#### PROBLEM TO WORK ON
Entries follow. Return each line that contains the word "salaire".

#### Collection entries
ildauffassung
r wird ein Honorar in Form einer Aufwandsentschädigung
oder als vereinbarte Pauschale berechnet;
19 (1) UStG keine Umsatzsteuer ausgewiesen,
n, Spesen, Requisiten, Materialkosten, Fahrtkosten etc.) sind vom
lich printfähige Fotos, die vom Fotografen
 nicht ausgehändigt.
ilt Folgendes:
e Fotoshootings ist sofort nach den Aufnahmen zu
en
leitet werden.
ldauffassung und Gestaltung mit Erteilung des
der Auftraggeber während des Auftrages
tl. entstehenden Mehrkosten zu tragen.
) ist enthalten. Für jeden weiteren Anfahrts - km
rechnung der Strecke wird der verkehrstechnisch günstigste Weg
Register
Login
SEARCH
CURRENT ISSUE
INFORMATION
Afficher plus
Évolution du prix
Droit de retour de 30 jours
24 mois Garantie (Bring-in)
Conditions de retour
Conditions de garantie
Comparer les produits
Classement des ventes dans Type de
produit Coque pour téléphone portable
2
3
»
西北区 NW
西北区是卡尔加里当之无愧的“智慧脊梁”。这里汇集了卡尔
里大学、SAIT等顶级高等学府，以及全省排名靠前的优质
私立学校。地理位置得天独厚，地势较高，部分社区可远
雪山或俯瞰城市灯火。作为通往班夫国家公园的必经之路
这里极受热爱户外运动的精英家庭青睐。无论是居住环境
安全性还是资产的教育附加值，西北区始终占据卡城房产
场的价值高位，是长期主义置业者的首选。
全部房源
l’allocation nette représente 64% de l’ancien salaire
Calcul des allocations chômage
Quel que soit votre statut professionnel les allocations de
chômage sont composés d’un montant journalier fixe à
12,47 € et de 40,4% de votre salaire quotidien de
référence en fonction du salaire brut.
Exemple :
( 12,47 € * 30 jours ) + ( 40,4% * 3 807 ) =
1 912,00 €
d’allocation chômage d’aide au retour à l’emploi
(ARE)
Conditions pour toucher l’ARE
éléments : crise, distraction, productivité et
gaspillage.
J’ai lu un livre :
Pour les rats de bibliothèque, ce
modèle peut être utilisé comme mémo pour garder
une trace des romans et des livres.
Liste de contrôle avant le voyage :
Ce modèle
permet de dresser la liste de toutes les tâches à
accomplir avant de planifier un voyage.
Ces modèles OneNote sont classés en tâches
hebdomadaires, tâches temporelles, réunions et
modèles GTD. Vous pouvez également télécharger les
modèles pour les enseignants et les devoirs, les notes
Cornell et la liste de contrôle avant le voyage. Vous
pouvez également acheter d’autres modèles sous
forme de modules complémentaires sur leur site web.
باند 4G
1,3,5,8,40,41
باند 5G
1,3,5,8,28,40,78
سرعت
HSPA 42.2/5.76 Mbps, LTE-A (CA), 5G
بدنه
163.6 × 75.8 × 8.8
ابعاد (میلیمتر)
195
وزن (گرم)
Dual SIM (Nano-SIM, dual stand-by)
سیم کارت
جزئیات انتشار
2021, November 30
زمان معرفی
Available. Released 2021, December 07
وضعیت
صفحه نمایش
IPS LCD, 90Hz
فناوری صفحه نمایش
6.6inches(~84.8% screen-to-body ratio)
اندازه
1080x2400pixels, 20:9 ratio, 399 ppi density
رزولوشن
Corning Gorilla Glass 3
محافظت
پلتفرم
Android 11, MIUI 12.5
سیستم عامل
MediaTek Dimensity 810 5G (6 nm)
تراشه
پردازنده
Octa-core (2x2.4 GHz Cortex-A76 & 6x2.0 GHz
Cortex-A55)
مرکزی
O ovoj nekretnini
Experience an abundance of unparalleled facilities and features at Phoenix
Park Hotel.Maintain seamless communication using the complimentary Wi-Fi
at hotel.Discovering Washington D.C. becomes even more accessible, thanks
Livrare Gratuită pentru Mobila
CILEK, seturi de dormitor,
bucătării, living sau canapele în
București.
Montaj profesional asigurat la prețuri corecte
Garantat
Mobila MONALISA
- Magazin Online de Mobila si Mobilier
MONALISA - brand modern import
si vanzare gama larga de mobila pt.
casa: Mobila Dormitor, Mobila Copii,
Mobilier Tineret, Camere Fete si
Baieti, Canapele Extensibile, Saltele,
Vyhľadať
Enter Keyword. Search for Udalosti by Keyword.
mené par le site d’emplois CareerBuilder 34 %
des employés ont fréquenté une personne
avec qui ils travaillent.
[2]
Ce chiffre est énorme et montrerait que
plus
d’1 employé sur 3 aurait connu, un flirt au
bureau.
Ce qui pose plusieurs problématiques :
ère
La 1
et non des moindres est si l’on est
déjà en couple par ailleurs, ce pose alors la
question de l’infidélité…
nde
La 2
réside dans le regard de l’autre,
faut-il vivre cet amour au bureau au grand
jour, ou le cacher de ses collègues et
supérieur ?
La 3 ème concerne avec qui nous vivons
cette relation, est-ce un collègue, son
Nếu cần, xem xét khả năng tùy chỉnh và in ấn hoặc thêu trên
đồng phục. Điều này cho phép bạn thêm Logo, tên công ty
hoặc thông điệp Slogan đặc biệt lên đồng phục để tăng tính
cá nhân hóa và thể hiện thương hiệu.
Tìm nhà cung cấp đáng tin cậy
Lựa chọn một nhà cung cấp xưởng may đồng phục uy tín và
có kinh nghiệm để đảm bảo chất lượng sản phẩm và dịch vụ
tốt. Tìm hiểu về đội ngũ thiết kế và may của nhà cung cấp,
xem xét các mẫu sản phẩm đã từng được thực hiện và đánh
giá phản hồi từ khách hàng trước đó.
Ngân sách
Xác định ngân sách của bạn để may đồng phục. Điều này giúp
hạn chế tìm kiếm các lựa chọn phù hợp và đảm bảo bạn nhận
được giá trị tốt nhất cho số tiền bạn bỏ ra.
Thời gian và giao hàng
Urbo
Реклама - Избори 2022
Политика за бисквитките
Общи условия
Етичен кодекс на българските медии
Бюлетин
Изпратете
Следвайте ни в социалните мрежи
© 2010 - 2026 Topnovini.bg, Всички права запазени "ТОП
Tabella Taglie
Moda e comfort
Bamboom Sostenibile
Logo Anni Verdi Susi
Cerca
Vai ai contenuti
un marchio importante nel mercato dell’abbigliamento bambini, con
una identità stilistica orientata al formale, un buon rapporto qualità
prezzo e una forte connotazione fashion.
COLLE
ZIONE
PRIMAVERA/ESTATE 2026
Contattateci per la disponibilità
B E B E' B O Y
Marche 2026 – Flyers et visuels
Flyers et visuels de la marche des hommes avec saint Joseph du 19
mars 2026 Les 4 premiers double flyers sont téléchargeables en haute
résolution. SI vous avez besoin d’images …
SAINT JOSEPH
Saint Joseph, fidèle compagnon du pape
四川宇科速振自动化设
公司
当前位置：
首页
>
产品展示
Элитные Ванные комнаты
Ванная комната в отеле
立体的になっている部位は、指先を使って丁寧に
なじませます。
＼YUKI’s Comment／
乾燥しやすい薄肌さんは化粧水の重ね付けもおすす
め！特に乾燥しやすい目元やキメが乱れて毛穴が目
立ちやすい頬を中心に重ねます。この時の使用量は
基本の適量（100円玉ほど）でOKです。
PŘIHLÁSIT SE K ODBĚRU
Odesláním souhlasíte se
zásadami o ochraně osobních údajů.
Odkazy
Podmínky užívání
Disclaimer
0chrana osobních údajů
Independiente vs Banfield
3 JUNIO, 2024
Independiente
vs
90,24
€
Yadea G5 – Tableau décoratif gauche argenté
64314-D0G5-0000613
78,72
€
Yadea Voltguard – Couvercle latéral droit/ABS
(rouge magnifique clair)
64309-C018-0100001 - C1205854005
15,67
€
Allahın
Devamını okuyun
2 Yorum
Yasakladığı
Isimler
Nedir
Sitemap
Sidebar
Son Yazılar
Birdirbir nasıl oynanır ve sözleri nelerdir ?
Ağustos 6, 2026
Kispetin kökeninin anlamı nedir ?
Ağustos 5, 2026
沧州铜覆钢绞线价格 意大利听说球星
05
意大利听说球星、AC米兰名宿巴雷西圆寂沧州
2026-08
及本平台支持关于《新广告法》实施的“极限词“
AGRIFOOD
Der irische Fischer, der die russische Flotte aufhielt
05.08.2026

#### ANSWER TO THIS EXERCISE
l’allocation nette représente 64% de l’ancien salaire
12,47 € et de 40,4% de votre salaire quotidien de
référence en fonction du salaire brut.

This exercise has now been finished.